Dear Diary, (Environment )today I’m leaning on this word, my environment has influence , at time it uplifts me to be greater other time it aids in stunting my growth. The past few months have been amazing placing fear on a back burner I’m realizing all that I need to do to create substance in my life for my daughter and I. Mistakenly I’ve opened up my chamber of thoughts to my environment. Their reactions weren’t validating but in fact shocking. I found I was handed a basket filled with judgement and mockery that had me questioning my path. Then I stumbled upon a verse that touched my heart for the second time around it stated:
For I know the plans I have for you,” declares the LORD, “plans to prosper you and not to harm you, plans to give you hope and a future.
It hit me in my chest that Validation doesn’t come from the human form but in fact it’s given solely by God. I had unrealistic expectations for my environment I wanted them to shadow my stance in our relationship. The cheerleader, supporter, unconditional shoulder to lean on and vent to.
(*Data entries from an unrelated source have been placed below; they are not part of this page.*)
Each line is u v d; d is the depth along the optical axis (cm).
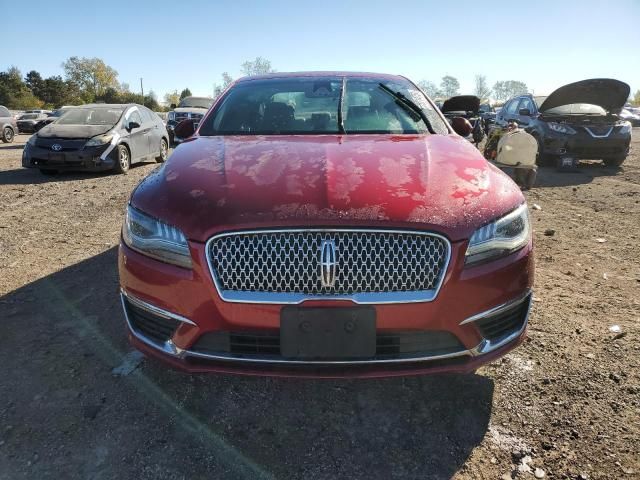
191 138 306
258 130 312
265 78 376
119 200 683
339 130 309
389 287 194
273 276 193
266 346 201
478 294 201
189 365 208
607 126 959
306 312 192
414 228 192
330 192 205
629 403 231
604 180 859
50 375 252
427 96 362
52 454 200
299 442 209
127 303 227
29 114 2872
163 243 205
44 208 632
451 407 231
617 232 519
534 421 220
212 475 190
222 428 217
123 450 203
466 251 197
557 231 523
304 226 191
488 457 200
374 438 212
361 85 359
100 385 245
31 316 316
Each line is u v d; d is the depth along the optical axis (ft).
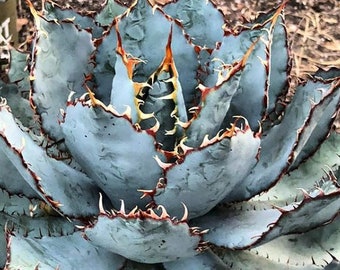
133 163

I’m processing as I write that the reliance on humans will fail me every time. I should redirect the energy to spiritual counsel which is in Gods word.
Lord , I come to you an ask you to alter my relationships, bring realization to the purpose of each individual, Diminishes my foolish expectations for human kind. Redirect my path in your will. Hide your word in my heart. Change my environment to one that glorifies your name. In Jesus name Amen.